Northern Alberta was a long way from the city where he grew up.

“I remember I was taller than most of the trees around Fort McMurray. Very strange place, I thought. But, I got a job with Amoco there,” he says.

Harkins remembers himself as being a roughneck in those days.

“I even drove a D9 Caterpillar (tractor). I did every odd job. It was so interesting because it was the first time I thought about what I wanted to do when I 'grow up’,” he says.

He stayed with the company, which was later acquired by supermajor BP, for a year and a half before he applied to the University of Toronto to get a degree in chemical engineering.

“I went back to Toronto with a bunch of money and applied to go to college,” Harkins says. “My parents didn’t quite understand what I did. But coming back to Toronto was great, because my dad was a professor at the university, so he could see what I was about.”

After university, in the early 1980s, Harkins returned to the oil and gas business. However, his post-university career coincided with major changes in Canada’s energy policy. The new National Energy Program purported to prevent oil price shocks but in Harkins' view “destroyed" the domestic industry.

“I was lucky enough that Amoco was looking for people to go and work internationally. I moved with them to Houston. I was 23 to 24 years old at the time, and I was getting assignments around the world. You really got to go everywhere. It was a great experience that big companies could afford to do,” he recalls.

Valuable experience

Harkins spent the next seven years training in every aspect of the industry, working in Hong Kong, Trinidad, Mexico and Barbados. After 16 years, he left Amoco and went to work with TransCanada Pipelines and then Anadarko, before setting the scene for his job today.

In 2009, he started Greenfields Petroleum, a single-asset company focused on the Bahar offshore area in Azerbaijan. The new company acquired a one-third stake in Bahar Energy Limited, with two Azeri partners holding one third each.
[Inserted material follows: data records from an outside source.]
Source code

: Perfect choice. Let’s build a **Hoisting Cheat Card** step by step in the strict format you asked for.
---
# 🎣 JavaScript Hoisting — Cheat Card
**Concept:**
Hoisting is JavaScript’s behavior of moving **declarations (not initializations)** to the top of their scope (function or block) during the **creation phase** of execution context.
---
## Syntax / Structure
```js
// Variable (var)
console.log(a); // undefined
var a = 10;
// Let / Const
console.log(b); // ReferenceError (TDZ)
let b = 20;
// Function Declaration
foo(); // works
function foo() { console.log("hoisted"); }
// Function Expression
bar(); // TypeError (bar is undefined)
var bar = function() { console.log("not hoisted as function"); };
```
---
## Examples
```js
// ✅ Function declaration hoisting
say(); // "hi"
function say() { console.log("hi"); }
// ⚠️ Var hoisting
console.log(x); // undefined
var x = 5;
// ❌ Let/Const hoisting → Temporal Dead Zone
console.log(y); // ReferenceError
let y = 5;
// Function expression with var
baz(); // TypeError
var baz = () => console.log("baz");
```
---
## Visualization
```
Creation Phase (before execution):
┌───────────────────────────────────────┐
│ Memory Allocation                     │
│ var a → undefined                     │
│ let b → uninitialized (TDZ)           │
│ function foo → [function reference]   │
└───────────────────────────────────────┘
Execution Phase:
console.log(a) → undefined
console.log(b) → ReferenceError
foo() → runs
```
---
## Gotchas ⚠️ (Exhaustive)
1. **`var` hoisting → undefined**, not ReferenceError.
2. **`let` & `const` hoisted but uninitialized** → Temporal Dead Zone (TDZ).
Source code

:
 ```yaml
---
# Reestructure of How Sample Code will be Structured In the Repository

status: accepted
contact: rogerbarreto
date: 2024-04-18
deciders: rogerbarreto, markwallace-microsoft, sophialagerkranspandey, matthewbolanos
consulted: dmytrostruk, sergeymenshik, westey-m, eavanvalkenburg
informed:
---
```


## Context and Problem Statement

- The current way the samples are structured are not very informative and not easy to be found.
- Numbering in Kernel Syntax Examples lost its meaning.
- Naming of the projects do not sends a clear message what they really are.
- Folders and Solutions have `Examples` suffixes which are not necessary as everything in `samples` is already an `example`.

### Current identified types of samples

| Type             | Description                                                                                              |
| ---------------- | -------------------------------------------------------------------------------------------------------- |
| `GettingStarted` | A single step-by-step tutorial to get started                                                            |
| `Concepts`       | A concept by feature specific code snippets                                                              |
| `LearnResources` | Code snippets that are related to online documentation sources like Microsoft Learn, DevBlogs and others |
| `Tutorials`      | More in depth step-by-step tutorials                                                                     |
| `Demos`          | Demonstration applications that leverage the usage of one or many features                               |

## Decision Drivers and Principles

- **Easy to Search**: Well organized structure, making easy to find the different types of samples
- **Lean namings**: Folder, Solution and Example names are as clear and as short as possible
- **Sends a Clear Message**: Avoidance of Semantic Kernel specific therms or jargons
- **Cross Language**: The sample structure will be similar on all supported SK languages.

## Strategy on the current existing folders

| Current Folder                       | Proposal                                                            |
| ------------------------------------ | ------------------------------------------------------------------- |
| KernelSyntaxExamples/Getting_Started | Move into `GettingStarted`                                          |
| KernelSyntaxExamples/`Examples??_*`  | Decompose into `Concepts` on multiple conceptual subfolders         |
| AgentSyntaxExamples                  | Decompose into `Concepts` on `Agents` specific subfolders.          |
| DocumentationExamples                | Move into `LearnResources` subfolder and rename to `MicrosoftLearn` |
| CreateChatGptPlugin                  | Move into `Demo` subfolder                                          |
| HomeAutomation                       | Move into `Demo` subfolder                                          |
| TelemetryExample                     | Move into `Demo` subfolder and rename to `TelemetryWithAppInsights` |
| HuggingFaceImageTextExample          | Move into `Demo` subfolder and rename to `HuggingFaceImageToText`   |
“We originally were three partners. Two of them bought each other out. Then the last one filed for bankruptcy. We are now 80% owner, together with (Azeri state oil company) Socar on 20%,” he says.

“We had to get rid of the partner problems, the old cost problems, and do our technical homework."

Harkins had to rebuild the company during the prolonged industry downturn, significantly reducing both its workforce and operating expenses.

“First thing I did when I had control back was cut costs by 75%. We cut our employee numbers by 50%, from 1500 to 811. Next year, we’re probably going to go down to around 700 as we focus our business even more,” Harkins says.

“We strived to make the company profitable in a $40 per barrel-oil price environment. On the face of slightly increasing oil, or what I would call ‘firming' oil prices, it is a good time to be in the business.”

Harkins could be right. After years of getting established, Greenfields appears to be taking off, with the company holding a significant share of the Bahar oil and gas fields in the shallow-water Caspian Sea, north of the prolific Shah Deniz area.

“We have an oilfield and a gas field. In the oilfield, we have standard re-completions. We generate about 1000 barrels per day. In the gas field, we have re-completions as well, and right now, we are producing 20 million cubic feet per day and we can grow that slowly,” he says.

He plans to increase oil production to 6000 bpd in the next two to three years.

“That will fund a lot of other things,” he says.

Socar plans to drill deep gas wells at the Bahar project and Harkins says there is potential for Miocene oil exploration as well.
“We will let someone else farm in and fund this potential. We’re already talking to big players in the area about this,” he says.

Partner in industry

Harkins lives in Texas with his family.

“Along the way, I met my wife, who was working in the industry at the time with BP in Texas as an analyst.”
They have two children who are following in their parents' footsteps, “but of their own accord”, Harkins says with a smile.
His weekends are often spent travelling with his family.

“My son and I went salmon fishing a while back. We caught 200 pounds (90 kilograms) of salmon and brought it home. Now, every Sunday night, we barbecue salmon.”